Cast from Bells

Cast from Bells

A review of Cast From Bells by Suzanne Hancock

Published on March 1, 2010

Cast From Bells
Suzanne Hancock

McGill-Queen's University Press

Suzanne Hancock’s Cast from Bells was inspired by one of the great radio documentaries of our time, Peter Leonhard Braun’s “Bells in Europe,” about Hermann Goering’s plan to melt down all the bells of Europe, some 80,000, except for ten in Germany. The best poems in the book concern this act of vandalism – bells cut from the sky to make weapons – and convey a great deal about the construction, naming, and other folklore of bells. The “Holy Ghost Bell” in Strasbourg, to use one vivid example, was never rung except when there were two fires in the city at once.

Bells symbolize human beings in various ways: they have lips and tongues and bellies, they sing, and they sound when struck. Hancock uses the bells of Europe as metaphors for a troubled relationship, which creates a problem of proportion: war in Europe and a faltering love are not perfectly congruent. The poet effectively conveys reconciliation and renewal, however, by describing the transformation of munitions back into bells at the end of the war. This is a brilliant conceit, adding one stage to the Biblical formula: ploughshares beaten into swords, swords turned back to ploughshares. In place of titles, the poems are headed with rather phallic bullets or shells, and these perhaps anticipate the transformation of destruction into fecundity.

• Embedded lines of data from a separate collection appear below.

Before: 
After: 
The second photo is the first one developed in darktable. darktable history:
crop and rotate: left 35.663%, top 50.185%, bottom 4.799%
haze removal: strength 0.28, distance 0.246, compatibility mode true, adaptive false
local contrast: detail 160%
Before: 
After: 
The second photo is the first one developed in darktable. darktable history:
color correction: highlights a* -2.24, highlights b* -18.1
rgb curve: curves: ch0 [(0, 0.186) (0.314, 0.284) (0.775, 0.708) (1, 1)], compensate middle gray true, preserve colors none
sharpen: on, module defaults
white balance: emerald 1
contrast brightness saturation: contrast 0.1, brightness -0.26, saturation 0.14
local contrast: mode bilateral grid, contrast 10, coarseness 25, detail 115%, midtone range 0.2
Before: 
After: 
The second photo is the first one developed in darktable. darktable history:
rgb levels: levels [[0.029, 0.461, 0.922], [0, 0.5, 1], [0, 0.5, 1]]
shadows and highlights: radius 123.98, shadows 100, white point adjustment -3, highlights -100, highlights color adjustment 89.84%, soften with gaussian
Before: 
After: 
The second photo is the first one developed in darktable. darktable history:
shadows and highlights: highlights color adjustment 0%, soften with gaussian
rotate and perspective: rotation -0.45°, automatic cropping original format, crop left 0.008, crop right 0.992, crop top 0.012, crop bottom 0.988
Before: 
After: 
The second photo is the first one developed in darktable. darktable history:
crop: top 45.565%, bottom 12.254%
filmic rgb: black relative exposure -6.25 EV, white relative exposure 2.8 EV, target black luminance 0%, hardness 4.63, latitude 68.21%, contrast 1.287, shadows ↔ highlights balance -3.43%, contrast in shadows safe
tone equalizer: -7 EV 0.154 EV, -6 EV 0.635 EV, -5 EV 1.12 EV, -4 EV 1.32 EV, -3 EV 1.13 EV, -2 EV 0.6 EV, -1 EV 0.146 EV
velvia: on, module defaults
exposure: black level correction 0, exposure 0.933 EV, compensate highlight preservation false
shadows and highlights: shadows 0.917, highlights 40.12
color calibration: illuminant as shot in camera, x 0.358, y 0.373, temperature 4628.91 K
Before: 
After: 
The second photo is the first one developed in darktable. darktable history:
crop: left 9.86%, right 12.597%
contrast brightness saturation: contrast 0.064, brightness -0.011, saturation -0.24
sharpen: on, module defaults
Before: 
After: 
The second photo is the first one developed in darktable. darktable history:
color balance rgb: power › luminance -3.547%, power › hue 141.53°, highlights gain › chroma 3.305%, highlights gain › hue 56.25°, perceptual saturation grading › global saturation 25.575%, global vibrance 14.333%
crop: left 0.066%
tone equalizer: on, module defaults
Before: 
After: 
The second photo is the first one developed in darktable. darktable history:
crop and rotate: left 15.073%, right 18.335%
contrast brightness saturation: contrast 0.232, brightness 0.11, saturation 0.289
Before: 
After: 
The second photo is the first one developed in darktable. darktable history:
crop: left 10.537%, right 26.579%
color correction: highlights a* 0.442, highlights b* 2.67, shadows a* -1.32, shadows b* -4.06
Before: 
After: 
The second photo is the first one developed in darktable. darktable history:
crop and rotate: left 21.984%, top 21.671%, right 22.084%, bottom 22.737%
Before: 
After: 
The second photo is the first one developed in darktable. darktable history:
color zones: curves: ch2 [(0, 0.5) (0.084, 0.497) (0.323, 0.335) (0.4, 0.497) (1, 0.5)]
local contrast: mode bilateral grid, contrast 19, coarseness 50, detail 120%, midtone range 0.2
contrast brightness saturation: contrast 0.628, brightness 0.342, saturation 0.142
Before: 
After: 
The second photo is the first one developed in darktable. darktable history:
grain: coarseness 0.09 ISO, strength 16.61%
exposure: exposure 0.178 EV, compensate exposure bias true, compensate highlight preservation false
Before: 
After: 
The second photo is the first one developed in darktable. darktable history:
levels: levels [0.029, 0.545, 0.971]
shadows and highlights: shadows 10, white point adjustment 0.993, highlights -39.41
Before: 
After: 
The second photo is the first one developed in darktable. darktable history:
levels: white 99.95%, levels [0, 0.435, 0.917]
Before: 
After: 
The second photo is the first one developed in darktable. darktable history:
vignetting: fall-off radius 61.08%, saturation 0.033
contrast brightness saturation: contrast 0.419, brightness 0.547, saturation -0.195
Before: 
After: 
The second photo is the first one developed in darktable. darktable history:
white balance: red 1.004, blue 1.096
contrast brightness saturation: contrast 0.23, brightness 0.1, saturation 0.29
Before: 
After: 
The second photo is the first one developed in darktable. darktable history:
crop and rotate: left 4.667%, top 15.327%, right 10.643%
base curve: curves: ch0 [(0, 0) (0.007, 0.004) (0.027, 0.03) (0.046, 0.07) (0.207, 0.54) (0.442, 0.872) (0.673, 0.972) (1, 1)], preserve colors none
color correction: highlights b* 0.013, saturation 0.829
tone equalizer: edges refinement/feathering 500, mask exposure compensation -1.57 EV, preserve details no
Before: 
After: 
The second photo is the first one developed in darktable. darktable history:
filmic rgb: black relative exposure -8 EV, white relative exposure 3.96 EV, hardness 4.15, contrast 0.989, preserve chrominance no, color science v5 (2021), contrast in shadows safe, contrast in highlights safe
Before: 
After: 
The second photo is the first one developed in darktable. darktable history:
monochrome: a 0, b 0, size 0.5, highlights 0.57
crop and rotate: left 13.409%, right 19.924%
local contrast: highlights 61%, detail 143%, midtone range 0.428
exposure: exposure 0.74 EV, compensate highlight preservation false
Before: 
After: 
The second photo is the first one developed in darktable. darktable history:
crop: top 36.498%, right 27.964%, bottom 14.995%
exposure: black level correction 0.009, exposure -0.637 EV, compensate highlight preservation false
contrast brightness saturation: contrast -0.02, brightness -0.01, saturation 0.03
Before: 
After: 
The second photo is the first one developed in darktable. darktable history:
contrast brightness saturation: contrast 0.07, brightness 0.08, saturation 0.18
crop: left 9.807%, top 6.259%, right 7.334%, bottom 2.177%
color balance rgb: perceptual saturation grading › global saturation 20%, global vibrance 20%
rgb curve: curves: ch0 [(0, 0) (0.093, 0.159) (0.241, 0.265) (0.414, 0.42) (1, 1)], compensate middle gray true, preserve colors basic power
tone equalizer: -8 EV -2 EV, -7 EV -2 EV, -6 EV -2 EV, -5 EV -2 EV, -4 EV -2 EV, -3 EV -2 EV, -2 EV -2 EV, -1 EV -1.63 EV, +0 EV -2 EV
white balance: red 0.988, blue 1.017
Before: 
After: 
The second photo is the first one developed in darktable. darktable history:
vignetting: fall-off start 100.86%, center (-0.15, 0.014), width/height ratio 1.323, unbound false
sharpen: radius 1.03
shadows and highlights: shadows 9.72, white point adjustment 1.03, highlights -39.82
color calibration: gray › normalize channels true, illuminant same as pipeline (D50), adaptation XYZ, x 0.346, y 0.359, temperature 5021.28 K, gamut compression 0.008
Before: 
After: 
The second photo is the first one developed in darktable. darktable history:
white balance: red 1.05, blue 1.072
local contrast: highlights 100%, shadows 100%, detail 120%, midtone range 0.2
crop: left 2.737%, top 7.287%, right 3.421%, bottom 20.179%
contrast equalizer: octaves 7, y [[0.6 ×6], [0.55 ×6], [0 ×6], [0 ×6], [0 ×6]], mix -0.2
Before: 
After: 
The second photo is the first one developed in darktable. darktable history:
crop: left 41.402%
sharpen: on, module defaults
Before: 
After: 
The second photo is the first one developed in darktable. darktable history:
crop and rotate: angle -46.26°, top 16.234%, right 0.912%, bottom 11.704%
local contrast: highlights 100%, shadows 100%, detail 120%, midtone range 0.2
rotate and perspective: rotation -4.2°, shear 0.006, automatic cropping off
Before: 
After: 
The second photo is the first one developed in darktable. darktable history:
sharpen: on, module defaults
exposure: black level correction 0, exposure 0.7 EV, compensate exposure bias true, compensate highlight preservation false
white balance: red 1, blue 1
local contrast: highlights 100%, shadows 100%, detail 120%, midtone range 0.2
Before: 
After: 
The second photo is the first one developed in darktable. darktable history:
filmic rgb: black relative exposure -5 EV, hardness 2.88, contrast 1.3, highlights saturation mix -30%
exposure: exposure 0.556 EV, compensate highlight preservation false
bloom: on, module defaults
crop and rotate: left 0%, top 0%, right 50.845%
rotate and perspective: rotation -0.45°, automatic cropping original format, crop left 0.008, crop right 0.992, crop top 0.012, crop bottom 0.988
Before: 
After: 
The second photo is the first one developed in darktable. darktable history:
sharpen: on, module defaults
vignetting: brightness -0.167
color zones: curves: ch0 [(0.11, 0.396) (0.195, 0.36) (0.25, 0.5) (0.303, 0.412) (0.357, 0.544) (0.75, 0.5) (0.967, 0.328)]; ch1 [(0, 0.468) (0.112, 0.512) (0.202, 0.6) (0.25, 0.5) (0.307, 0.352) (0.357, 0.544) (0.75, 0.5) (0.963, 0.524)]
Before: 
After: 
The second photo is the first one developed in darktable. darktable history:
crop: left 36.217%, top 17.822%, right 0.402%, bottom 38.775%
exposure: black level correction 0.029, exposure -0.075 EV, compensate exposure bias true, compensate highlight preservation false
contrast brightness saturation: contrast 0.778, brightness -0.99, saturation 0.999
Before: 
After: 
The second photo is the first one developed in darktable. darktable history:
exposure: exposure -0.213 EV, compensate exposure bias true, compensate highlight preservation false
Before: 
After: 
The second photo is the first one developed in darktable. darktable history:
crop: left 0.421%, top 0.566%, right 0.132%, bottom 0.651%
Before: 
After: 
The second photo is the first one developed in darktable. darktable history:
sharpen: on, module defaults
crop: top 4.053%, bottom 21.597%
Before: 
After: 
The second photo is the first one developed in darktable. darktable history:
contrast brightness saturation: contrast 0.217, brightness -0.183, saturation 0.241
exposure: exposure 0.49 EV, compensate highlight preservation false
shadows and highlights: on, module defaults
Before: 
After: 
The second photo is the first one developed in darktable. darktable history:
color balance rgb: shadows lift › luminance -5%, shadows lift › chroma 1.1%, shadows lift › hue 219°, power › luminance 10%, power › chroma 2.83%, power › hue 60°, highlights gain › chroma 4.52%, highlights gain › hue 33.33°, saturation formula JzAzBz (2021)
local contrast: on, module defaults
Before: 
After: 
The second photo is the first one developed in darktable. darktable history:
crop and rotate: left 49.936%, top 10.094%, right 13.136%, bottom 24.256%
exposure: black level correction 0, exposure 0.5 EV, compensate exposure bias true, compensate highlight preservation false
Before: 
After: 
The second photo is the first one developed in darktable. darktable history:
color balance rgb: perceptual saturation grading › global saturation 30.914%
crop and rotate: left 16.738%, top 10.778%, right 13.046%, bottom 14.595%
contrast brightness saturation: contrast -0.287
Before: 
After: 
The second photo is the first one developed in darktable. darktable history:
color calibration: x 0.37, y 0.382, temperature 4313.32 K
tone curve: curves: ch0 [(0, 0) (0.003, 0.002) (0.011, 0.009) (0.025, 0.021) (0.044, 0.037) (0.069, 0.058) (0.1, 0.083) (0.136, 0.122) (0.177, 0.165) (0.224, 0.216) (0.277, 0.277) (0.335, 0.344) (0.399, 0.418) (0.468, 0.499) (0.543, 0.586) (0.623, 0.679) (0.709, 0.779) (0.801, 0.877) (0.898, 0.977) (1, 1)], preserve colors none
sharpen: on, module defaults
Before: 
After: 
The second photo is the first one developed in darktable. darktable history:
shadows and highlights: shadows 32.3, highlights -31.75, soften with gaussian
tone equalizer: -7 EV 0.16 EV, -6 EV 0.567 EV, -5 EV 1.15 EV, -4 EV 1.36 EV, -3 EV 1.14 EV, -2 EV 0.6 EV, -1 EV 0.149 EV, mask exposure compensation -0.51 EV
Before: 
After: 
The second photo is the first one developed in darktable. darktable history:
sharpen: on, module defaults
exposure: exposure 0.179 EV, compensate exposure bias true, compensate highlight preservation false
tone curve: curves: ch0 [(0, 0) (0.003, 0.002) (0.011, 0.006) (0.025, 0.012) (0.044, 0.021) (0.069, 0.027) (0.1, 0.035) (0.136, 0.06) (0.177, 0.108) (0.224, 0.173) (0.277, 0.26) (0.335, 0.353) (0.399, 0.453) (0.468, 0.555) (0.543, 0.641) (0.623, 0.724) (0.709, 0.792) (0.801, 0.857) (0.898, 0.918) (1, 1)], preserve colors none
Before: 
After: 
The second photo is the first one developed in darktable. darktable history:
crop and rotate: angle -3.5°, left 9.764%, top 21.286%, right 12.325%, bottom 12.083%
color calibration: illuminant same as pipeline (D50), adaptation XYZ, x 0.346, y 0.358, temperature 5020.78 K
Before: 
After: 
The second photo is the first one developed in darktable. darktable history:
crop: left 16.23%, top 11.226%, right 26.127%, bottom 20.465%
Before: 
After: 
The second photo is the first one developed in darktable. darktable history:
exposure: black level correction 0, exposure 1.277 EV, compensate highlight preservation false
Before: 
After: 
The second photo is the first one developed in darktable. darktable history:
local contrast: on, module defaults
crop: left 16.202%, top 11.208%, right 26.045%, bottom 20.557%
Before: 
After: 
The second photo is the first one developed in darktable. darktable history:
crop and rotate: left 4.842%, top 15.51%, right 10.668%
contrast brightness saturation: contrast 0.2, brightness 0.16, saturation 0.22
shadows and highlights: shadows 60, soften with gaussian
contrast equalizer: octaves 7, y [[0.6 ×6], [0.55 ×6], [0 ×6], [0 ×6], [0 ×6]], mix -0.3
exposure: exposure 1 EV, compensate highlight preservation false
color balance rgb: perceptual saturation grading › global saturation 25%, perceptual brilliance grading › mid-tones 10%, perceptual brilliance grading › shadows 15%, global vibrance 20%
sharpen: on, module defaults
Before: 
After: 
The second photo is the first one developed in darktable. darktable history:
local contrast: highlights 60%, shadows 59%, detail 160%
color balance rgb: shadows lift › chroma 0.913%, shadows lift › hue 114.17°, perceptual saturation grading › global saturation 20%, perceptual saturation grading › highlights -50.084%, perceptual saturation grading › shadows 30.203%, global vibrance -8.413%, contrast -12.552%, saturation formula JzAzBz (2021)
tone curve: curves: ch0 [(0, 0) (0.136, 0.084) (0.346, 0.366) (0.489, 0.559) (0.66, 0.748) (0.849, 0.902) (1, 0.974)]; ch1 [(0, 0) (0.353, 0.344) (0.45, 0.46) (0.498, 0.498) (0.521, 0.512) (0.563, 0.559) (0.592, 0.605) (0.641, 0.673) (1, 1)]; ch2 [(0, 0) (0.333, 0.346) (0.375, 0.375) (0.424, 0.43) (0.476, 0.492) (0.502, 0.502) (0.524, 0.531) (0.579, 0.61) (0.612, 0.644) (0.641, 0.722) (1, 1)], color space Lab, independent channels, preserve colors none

One of the best poems has no bell imagery at all but uses the blind dolphins of the Ganges as a way of talking about the awkward dealings of people with each other: the dolphins rely on sonar in their tentative relations with each other. This poem and several others make it clear that Hancock is not just a poet who hit on a lucky formula through the story of the bells of Europe: she has metaphorical reach of her own. The formal variety of the book and the richness of the language make this a strong collection. She can spread lines in patterns over a page; she can also write a good sonnet. mRb

Bert Almon lives in Edmonton, Alberta. Retired from teaching, he follows the careers of his former students.